(EXCERPTED TEXT):
-------------------------

Agreeably rotund, his features always ready with a friendly grin, David Healy was a versatile character actor who could play military men or gangsters with equal conviction. But he was most effective in comedies and musicals, and it was in the latter genre that he won particular acclaim, notably with his memorable National Theatre portrayal of the Runyonland gambler turned revivalist in Guys and Dolls.
Reared in New York and Texas by an Australian father and a Texan mother, Healy majored in drama at Texas University. One of his close friends was Larry Hagman - they both played small roles at the Dallas auditorium run by Margo Jones, who pioneered arena-style staging. When posted to England with the US Air Force (as a Second Lieutenant) he found that Hagman, already stationed there, had arranged for both of them to be part of a touring Air Force information show written by John R. Briley (later to win an Oscar for Gandhi).
Leaving the military in 1964, Healy pursued his theatrical career in England. He had married an English girl and settled in Richmond, Surrey, where his wife opened a polo stable and where Healy could indulge his love of horses. With his American accent, affable personality and versatility, he was soon in demand for both stage and television plus occasional films.

-------------------------

(DATA EXCERPTS):

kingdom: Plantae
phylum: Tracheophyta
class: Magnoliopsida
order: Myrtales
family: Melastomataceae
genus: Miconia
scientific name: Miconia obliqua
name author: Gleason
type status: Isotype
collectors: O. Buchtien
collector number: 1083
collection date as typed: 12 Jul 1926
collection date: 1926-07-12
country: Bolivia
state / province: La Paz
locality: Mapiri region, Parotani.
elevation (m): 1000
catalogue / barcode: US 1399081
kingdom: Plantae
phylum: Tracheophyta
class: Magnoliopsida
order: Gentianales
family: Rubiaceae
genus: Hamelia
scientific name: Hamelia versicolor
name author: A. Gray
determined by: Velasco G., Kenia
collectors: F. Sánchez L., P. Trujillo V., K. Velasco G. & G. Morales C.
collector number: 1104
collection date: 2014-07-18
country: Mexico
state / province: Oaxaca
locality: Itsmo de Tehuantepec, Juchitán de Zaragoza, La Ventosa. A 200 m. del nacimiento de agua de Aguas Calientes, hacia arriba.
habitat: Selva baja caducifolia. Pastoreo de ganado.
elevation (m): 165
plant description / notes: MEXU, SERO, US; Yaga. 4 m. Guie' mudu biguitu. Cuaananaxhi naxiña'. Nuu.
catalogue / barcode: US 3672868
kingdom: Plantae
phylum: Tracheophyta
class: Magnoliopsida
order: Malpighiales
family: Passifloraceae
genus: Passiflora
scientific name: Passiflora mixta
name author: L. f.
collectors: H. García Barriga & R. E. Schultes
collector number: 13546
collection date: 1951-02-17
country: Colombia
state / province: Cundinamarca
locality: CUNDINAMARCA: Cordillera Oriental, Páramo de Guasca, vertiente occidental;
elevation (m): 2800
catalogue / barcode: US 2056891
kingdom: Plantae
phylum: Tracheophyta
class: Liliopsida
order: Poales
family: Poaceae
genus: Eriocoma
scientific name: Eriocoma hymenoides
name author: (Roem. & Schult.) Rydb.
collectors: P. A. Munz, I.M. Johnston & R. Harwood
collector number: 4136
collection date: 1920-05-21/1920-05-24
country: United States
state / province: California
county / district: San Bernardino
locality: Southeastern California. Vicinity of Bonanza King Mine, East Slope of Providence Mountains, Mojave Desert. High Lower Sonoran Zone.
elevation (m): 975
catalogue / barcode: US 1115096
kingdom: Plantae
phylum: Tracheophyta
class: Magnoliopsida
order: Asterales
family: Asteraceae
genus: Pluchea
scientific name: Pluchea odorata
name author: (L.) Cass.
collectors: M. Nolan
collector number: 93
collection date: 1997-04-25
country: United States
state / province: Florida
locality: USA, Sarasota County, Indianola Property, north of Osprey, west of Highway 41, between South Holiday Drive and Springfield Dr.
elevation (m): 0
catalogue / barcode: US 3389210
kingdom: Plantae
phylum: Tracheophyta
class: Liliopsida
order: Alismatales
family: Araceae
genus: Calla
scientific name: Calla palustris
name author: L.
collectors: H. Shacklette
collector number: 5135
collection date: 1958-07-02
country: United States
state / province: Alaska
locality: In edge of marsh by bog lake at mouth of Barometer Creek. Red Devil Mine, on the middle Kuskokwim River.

-------------------------

(WORK REQUIRED): Quote the passage about David Healy from "Reared in New" up to and including "Oscar for Gandhi).".

(ANSWER BELOW):
Reared in New York and Texas by an Australian father and a Texan mother, Healy majored in drama at Texas University. One of his close friends was Larry Hagman - they both played small roles at the Dallas auditorium run by Margo Jones, who pioneered arena-style staging. When posted to England with the US Air Force (as a Second Lieutenant) he found that Hagman, already stationed there, had arranged for both of them to be part of a touring Air Force information show written by John R. Briley (later to win an Oscar for Gandhi).